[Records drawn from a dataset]
● ● ●
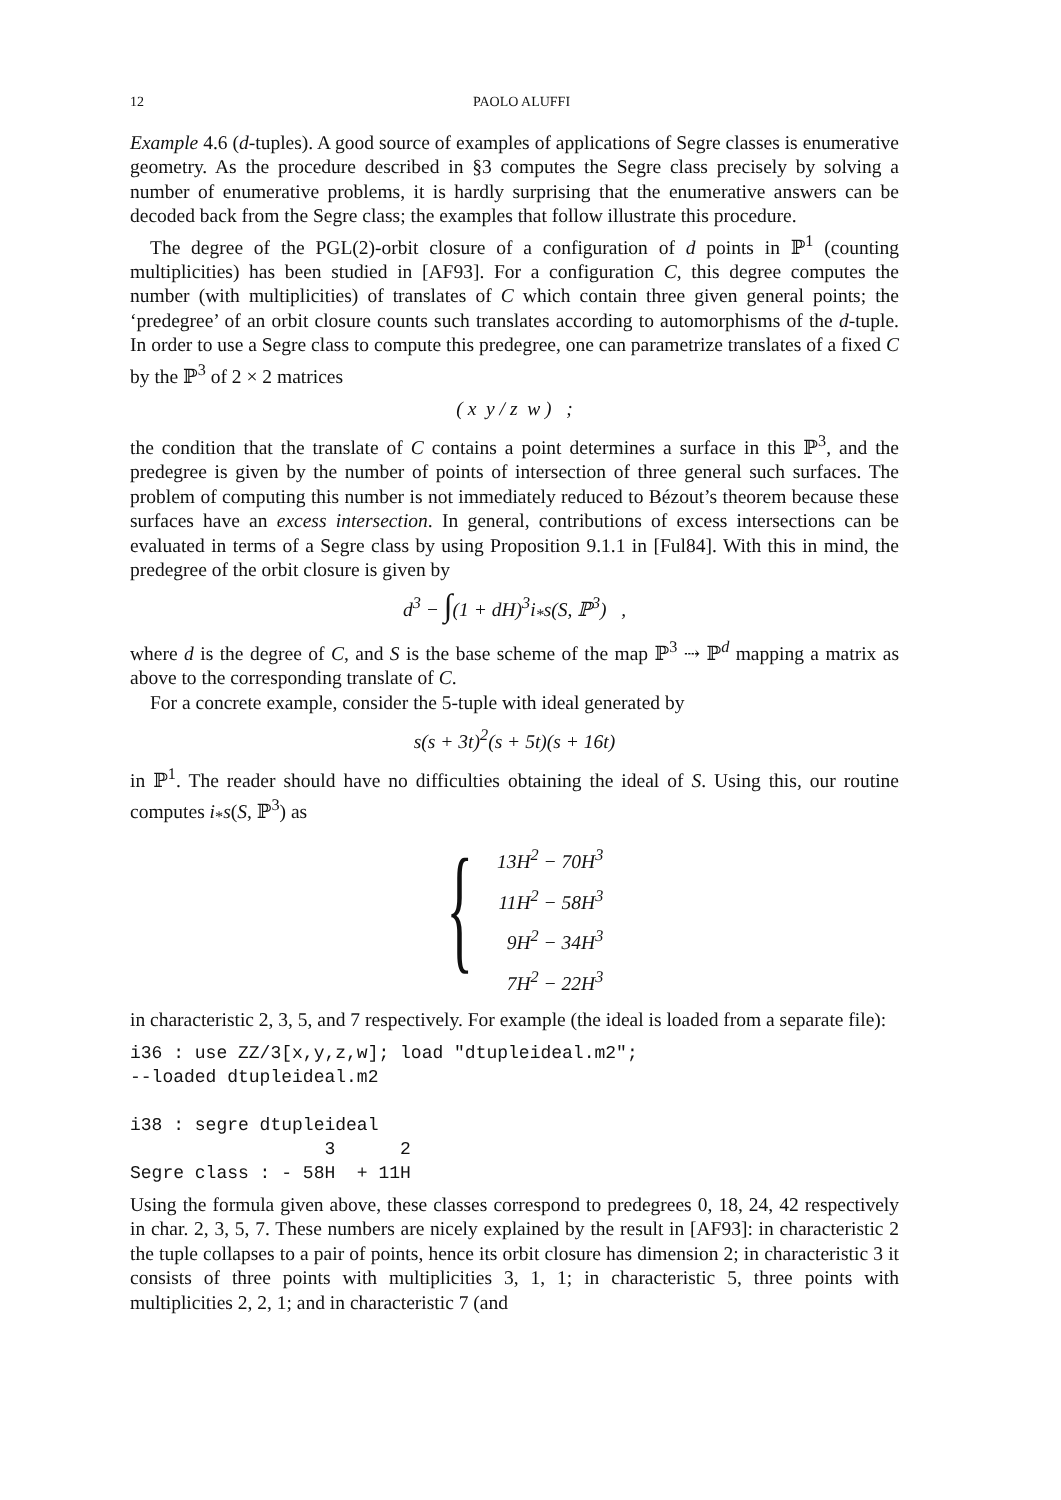12 PAOLO ALUFFI
Example 4.6 (d-tuples). A good source of examples of applications of Segre classes is enumerative geometry. As the procedure described in §3 computes the Segre class precisely by solving a number of enumerative problems, it is hardly surprising that the enumerative answers can be decoded back from the Segre class; the examples that follow illustrate this procedure.
The degree of the PGL(2)-orbit closure of a configuration of d points in ℙ<sup>1</sup> (counting multiplicities) has been studied in [AF93]. For a configuration C, this degree computes the number (with multiplicities) of translates of C which contain three given general points; the ‘predegree’ of an orbit closure counts such translates according to automorphisms of the d-tuple. In order to use a Segre class to compute this predegree, one can parametrize translates of a fixed C by the ℙ<sup>3</sup> of 2 × 2 matrices
( x y / z w ) ;
the condition that the translate of C contains a point determines a surface in this ℙ<sup>3</sup>, and the predegree is given by the number of points of intersection of three general such surfaces. The problem of computing this number is not immediately reduced to Bézout’s theorem because these surfaces have an excess intersection. In general, contributions of excess intersections can be evaluated in terms of a Segre class by using Proposition 9.1.1 in [Ful84]. With this in mind, the predegree of the orbit closure is given by
d<sup>3</sup> − ∫(1 + dH)<sup>3</sup>i<sub>*</sub>s(S, ℙ<sup>3</sup>) ,
where d is the degree of C, and S is the base scheme of the map ℙ<sup>3</sup> ⇢ ℙ<sup>d</sup> mapping a matrix as above to the corresponding translate of C.
For a concrete example, consider the 5-tuple with ideal generated by
s(s + 3t)<sup>2</sup>(s + 5t)(s + 16t)
in ℙ<sup>1</sup>. The reader should have no difficulties obtaining the ideal of S. Using this, our routine computes i<sub>*</sub>s(S, ℙ<sup>3</sup>) as
{
13H<sup>2</sup> − 70H<sup>3</sup>
11H<sup>2</sup> − 58H<sup>3</sup>
9H<sup>2</sup> − 34H<sup>3</sup>
7H<sup>2</sup> − 22H<sup>3</sup>
in characteristic 2, 3, 5, and 7 respectively. For example (the ideal is loaded from a separate file):
i36 : use ZZ/3[x,y,z,w]; load "dtupleideal.m2";
--loaded dtupleideal.m2

i38 : segre dtupleideal
                  3      2
Segre class : - 58H  + 11H
Using the formula given above, these classes correspond to predegrees 0, 18, 24, 42 respectively in char. 2, 3, 5, 7. These numbers are nicely explained by the result in [AF93]: in characteristic 2 the tuple collapses to a pair of points, hence its orbit closure has dimension 2; in characteristic 3 it consists of three points with multiplicities 3, 1, 1; in characteristic 5, three points with multiplicities 2, 2, 1; and in characteristic 7 (and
● ● ●
▶ _Assignment_:
Would you copy all of the data exactly? Keep the pictures out of it.

▶ _Answer section_:
12 PAOLO ALUFFI
Example 4.6 (d-tuples). A good source of examples of applications of Segre classes is enumerative geometry. As the procedure described in §3 computes the Segre class precisely by solving a number of enumerative problems, it is hardly surprising that the enumerative answers can be decoded back from the Segre class; the examples that follow illustrate this procedure.
The degree of the PGL(2)-orbit closure of a configuration of d points in ℙ<sup>1</sup> (counting multiplicities) has been studied in [AF93]. For a configuration C, this degree computes the number (with multiplicities) of translates of C which contain three given general points; the ‘predegree’ of an orbit closure counts such translates according to automorphisms of the d-tuple. In order to use a Segre class to compute this predegree, one can parametrize translates of a fixed C by the ℙ<sup>3</sup> of 2 × 2 matrices
( x y / z w ) ;
the condition that the translate of C contains a point determines a surface in this ℙ<sup>3</sup>, and the predegree is given by the number of points of intersection of three general such surfaces. The problem of computing this number is not immediately reduced to Bézout’s theorem because these surfaces have an excess intersection. In general, contributions of excess intersections can be evaluated in terms of a Segre class by using Proposition 9.1.1 in [Ful84]. With this in mind, the predegree of the orbit closure is given by
d<sup>3</sup> − ∫(1 + dH)<sup>3</sup>i<sub>*</sub>s(S, ℙ<sup>3</sup>) ,
where d is the degree of C, and S is the base scheme of the map ℙ<sup>3</sup> ⇢ ℙ<sup>d</sup> mapping a matrix as above to the corresponding translate of C.
For a concrete example, consider the 5-tuple with ideal generated by
s(s + 3t)<sup>2</sup>(s + 5t)(s + 16t)
in ℙ<sup>1</sup>. The reader should have no difficulties obtaining the ideal of S. Using this, our routine computes i<sub>*</sub>s(S, ℙ<sup>3</sup>) as
{
13H<sup>2</sup> − 70H<sup>3</sup>
11H<sup>2</sup> − 58H<sup>3</sup>
9H<sup>2</sup> − 34H<sup>3</sup>
7H<sup>2</sup> − 22H<sup>3</sup>
in characteristic 2, 3, 5, and 7 respectively. For example (the ideal is loaded from a separate file):
i36 : use ZZ/3[x,y,z,w]; load "dtupleideal.m2";
--loaded dtupleideal.m2

i38 : segre dtupleideal
                  3      2
Segre class : - 58H  + 11H
Using the formula given above, these classes correspond to predegrees 0, 18, 24, 42 respectively in char. 2, 3, 5, 7. These numbers are nicely explained by the result in [AF93]: in characteristic 2 the tuple collapses to a pair of points, hence its orbit closure has dimension 2; in characteristic 3 it consists of three points with multiplicities 3, 1, 1; in characteristic 5, three points with multiplicities 2, 2, 1; and in characteristic 7 (and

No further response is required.